Anthropic’s fundraising round is no longer in the deliberation phase. According to sources cited by TechCrunch, investors have been asked to submit allocations within approximately 48 hours, a compressed window that signals the company and its advisors are moving to close. A board meeting in May 2026 is expected to produce a definitive decision on the round’s structure and valuation, per the same reporting.
The round is reportedly targeting a post-money valuation between $850 billion and $900 billion. The raise amount, according to sources cited by TechCrunch, is expected to be approximately $50 billion. Neither figure is confirmed in a regulatory filing or official company statement, both carry the weight of reported, pre-term-sheet sourcing.
What is confirmed: Anthropic’s revenue. Bloomberg reports the company states its revenue run rate has reached $30 billion, up from $9 billion at the end of 2025. That growth, more than tripling in roughly four months, is a company-stated figure, not an audited result. It is nonetheless the kind of trajectory that makes a $900 billion valuation a defensible argument to institutional investors.

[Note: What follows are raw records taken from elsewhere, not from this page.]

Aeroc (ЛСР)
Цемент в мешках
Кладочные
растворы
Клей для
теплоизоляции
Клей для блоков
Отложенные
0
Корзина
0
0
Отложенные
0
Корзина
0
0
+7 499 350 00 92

The Broadcom confirmation is the most structurally significant new development this cycle. Bloomberg’s reporting on the Broadcom deal appeared alongside the revenue milestone announcement, positioning Broadcom as a third major infrastructure partner alongside Amazon and Google. Amazon’s commitment reportedly includes up to 5 gigawatts of compute capacity, per earlier reporting. Combined infrastructure commitments from Amazon and Google have been reported at approximately 10 gigawatts in total, an aggregate figure that has not been independently isolated by pillar but reflects the scale of the hyperscaler backing behind the valuation.
This is the third major infrastructure partnership Anthropic has confirmed or reportedly secured this quarter, following Amazon’s $25 billion framework and Google’s reported $40 billion commitment. The convergence of three simultaneous hyperscaler and chip-design partnerships is not typical financing structure, it suggests Anthropic’s investors are pricing not just model capability but captive infrastructure access.
What to watch
The May board meeting is the next discrete decision point. If the board confirms the round at or above $850 billion, it becomes the highest post-money valuation for a private AI company on record. The Broadcom deal’s terms have not been disclosed, whether this is a chip supply agreement, a co-development arrangement, or something with equity components will materially affect how analysts model Anthropic’s hardware cost structure going forward. Watch for a Bloomberg or WSJ follow-up on Broadcom deal specifics.
TJS synthesis
Anthropic is executing a deliberate strategy: lock in infrastructure commitments from the companies most likely to be its largest enterprise customers, then use those commitments as both a moat signal and a revenue floor when pricing the round. The $30 billion run rate, however impressive as a growth trajectory, is self-reported. The Broadcom deal is the first piece of evidence that Anthropic’s enterprise revenue story extends beyond the hyperscaler cloud agreements into chip-level partnerships, a layer of the stack that frontier competitors have not replicated at the same scale.